* WRITTEN TASK:
For the data that follows, report how many lines include the string "tout", and write the number alone.

* DATASET EXTRACT:

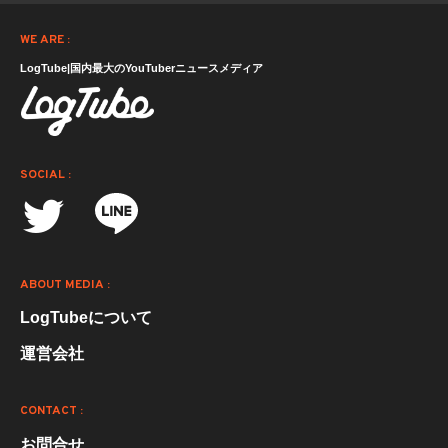
WE ARE :
LogTube|国内最大のYouTuberニュースメディア
SOCIAL :
ABOUT MEDIA :
LogTubeについて
運営会社
CONTACT :
お問合せ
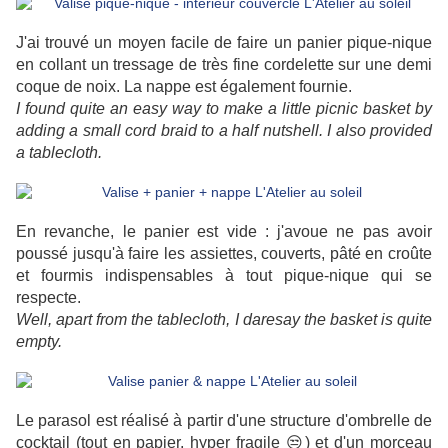
J'ai trouvé un moyen facile de faire un panier pique-nique
en collant un tressage de très fine cordelette sur une demi
coque de noix. La nappe est également fournie.
I found quite an easy way to make a little picnic basket by
adding a small cord braid to a half nutshell. I also provided
a tablecloth.
En revanche, le panier est vide : j'avoue ne pas avoir
poussé jusqu'à faire les assiettes, couverts, pâté en croûte
et fourmis indispensables à tout pique-nique qui se
respecte.
Well, apart from the tablecloth, I daresay the basket is quite
empty.
Le parasol est réalisé à partir d'une structure d'ombrelle de
cocktail (tout en papier, hyper fragile 😒) et d'un morceau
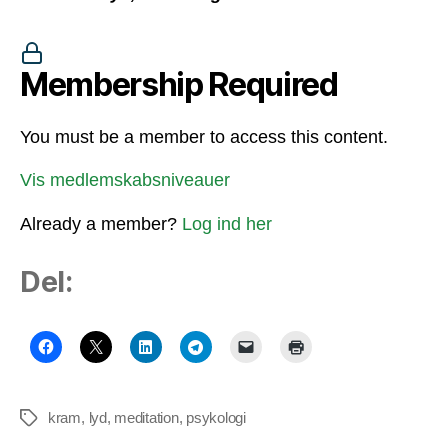
Membership Required
You must be a member to access this content.
Vis medlemskabsniveauer
Already a member?
Log ind her
Del:
kram
,
lyd
,
meditation
,
psykologi
Tags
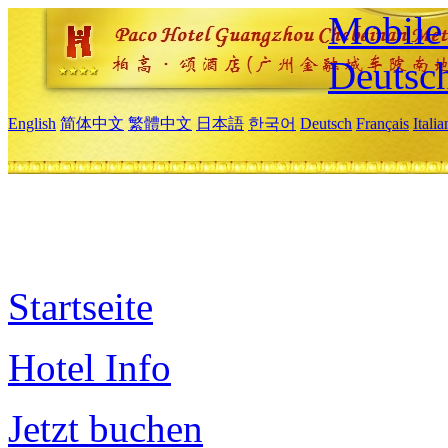
Mobile 
Deutsc
English
简体中文
繁體中文
日本語
한국어
Deutsch
Français
Itali
Startseite
Hotel Info
Jetzt buchen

* SOLUTION:
2